Kira-kira, lâ tahlîlâ illâ bi al-qahwah, tidak ada tahlilan kecuali
dengan kopi. Saya curiga, fakta sosial seperti ini hanya bisa terjadi di
Indonesia. Di negara-negara Amerika, Timur Tengah, dan Eropa sekalipun,
termasuk di Perancis di mana Durkheim dibesarkan dengan aliran sosiologi fungsionalismenya,
paling-paling ngopi sebagai solidaritas sosial organik, melebur dengan
solidaritas organik yang lain. Atau sebuah solidaritas mekanik yang satu dengan
solidaritas mekanik yang lain.
Saya membayangkan,
seandainya Durkheim semasa hidupnya pernah berkunjung ke Pekalongan dan
mendapati suguhan Kopi Tahlil, pasti dia akan mengupayakan sebuah bentuk ketiga
dari dua solidaritas sosial itu. Misalnya, solidaritas sosial tahlili, atau
solidaritas sosial alternatif, atau apa saja yang penting dapat membedakan
antara solidaritas sosial organik dan mekanik sekaligus memberikan benang merah
di antara kedua wilayah yang tak bertuan tersebut, di mana solidaritas
sosial organik terbangun atas kebutuhan individu yang berbeda-beda. Umumnya
dalam hal pekerjaan. Solidaritas inilah yang mendorong masyarakat melahirkan
konsensus representatif, yakni ikatan solidaritas
yang dibangun berdasarkan representasi dari masing-masing tugas dan pekerjaan
setiap individu. Kebutuhan representasi ini sampai mencakup spesifikasi
pekerjaan sesuai dengan bidang dan keahliannya.
Berbeda dengan
solidaritas sosial mekanik. Solidaritas ini berangkat dari homogenitas
pekerjaan masyarakat tanpa mementingkan keahlian setiap individu. Menurut
Durkheim, solidaritas ini hanya ada dalam kalangan masyarakat tradisional
dengan ikatan emosionalnya yang kuat. Solidaritas ini melahirkan sebuah
peleburan sosial yang disebutnya dengan konsensus sosial, yakni ikatan solidaritas yang dibangun berdasarkan ikatan sosial
masyarakatnya. Dalam tahlilan, kita akan mendapati seorang yang setiap harinya
bekerja sebagai buruh tani, kuli pasar, tukang parkir, tukang bangunan, dan
sebagainya, menjadi pemimpin zikir dan doa bersama.
Sayangnya, Durkheim
tidak pernah berkunjung ke Pekalongan sampai tutup usianya. Jika saja pernah,
barangkali dia pun tak sempat merumuskan konsep bunuh diri terkait solidaritas
sosial bagi masyarakat modern. Tidak ada bunuh diri; tidak ada bunuh diri
anomik, fatalistik, dan altruistik. Tidak ada solidaritas masyarakat organik.

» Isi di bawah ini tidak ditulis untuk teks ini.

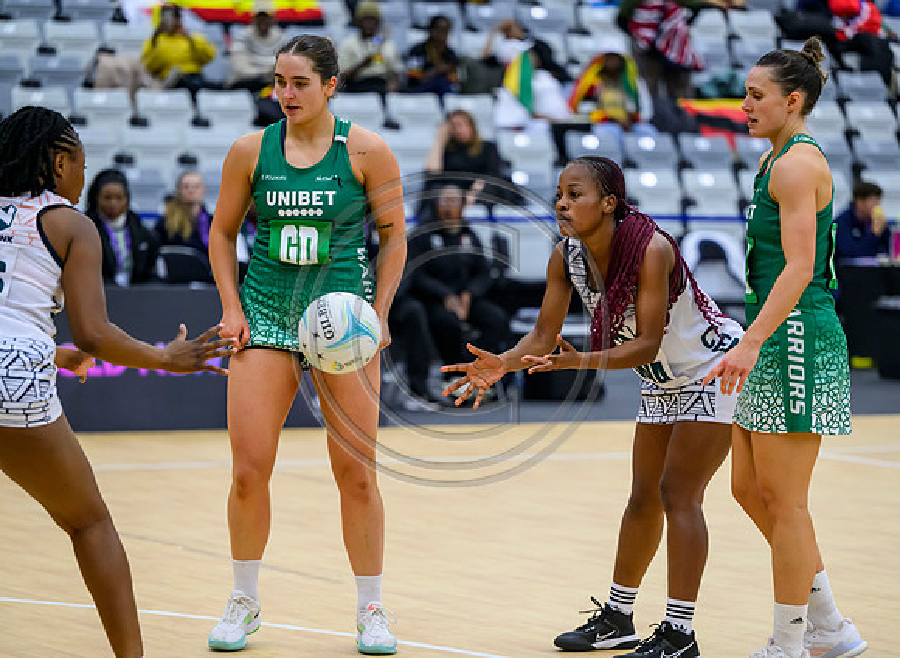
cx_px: 494
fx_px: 4388
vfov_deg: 8.6
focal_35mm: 170
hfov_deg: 11.7
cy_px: 329
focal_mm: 160
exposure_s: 1/1000
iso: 4000
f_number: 3.2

Tidak ada masyarakat modern. Tidak ada sosiologi fungsionalisme. Tidak ada
Durkheim. Ah... tahlilan. Ah... illallah. Ah... illahllah. Ah... illallah.
***
Dalam pembukuan
tahun 2013 UN Trade Statistic, ekspor kopi Indonesia ke Jerman mencapai angka
145,87 juta dollar, Itali 87,8 juta dollar AS, Swiss 10,5 juta dollar, dan
Korea Selatan 6 juta dollar. Khusus ke Mesir, data dari KBRI tahun 2013
menunjukkan angka ekspor hingga 35,89 juta dollas AS. Pada saat yang sama,
tingkat konsumsi kopi masyarakat Indonesia sendiri dewasa ini mencapai 180.000
ton per hari. Data ini diolah berdasarkan struktur industri kopi dalam negeri
yang pada awal tahun 1990-an masih sampai pada angka 120.000 ton per hari.
Jadi, ada peningkatan daya konsumsi rata-rata sebanyak 2.500 ton per tahun. Sialnya,
para petani kopi sendiri, khususnya di Jawa masih banyak yang mewarisi cara
lama. Yakni kopi jitu: kopi siji jagung pitu. Ah... Illallah.[]
Jogjakarta, 16 Oktober 2014
Muhammad Mahrus
Siapalah aku.
Aku hanya penulis lepas yang belum pernah sekalipun ke
Pekalongan dan merasakan secara langsung Kopi Tahlil.